Set the training weight to classical, paste in the 50 sequences above and run Improbizer. It should report 2 motifs. Interestingly, the second motif it reports is the 3' splice site, but the first motif is something else. What do you think it is? Note that it has a considerably higher average log likelihood ratio than the 3' splice site. Improbizer gives you some graphical displays showing where the hits to these motifs occur, and how strong they are. It also reports the full motifs. Look these over. They may be helpful. You may need to find out more about how introns are spliced to answer this question. When you figure out what the first motif is, comment on why some positions in the motif show very high conservation.
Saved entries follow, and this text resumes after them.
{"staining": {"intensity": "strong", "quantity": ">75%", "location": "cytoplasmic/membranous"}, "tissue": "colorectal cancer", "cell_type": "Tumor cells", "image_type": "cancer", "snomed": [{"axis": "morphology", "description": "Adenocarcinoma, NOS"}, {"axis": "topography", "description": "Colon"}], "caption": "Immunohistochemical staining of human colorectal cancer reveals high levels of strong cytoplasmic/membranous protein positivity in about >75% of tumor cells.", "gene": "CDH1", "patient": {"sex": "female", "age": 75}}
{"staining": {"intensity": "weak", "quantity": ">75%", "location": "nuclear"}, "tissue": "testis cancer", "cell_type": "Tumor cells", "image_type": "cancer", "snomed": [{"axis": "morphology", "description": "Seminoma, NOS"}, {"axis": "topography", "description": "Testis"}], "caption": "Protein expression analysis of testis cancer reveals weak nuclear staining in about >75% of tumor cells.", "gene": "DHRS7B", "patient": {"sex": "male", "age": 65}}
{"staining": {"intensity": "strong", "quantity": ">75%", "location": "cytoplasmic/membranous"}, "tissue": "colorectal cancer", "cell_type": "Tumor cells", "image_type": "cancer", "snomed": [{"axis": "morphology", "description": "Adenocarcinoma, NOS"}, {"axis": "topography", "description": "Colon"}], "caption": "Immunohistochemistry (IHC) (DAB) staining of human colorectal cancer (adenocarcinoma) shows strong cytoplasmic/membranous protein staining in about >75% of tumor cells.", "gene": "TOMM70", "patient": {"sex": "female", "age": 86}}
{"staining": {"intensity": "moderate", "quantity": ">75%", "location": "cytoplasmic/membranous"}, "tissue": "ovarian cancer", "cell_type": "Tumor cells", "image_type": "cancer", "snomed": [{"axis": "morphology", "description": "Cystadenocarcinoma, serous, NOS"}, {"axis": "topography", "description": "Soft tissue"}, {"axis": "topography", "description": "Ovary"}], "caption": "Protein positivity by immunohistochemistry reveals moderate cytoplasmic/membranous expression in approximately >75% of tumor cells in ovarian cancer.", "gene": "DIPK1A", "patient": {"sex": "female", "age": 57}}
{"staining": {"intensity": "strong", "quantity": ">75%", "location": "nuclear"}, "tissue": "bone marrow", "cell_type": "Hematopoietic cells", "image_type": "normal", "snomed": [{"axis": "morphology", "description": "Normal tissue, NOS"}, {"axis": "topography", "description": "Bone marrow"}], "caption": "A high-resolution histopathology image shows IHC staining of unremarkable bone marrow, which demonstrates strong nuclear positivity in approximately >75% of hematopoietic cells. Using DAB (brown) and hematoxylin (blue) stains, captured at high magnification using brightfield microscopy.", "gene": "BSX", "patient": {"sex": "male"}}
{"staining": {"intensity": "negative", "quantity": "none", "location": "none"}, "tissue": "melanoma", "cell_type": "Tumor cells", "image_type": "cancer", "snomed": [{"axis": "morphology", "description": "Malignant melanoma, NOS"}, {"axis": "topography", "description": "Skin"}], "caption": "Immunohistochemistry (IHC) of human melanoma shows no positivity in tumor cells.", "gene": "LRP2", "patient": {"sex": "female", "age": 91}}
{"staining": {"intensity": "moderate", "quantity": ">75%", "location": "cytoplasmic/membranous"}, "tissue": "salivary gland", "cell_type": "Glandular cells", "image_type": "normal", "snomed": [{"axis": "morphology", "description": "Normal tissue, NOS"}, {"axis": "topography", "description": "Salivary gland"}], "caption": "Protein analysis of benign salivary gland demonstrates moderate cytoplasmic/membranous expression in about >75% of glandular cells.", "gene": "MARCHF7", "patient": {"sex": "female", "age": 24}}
Now try the same thing, but set the number of motifs to find to 3. Examine the third motif.
Which motifs significant? One way to test this is to scramble the sequences you provided, and repeat this procedure several times, and see how good the motifs are that you discover "just by chance". There is a button "control run" at the bottom of the Improbizer page that does just this. Try it a few times, and look at the log odds scores and other details of the motifs you get. Do you think the two motifs that Improbizer found in the unscrambled data are real?
For extra credit, run Improbizer on other data sets, and with other setting of the parameters, and report the results.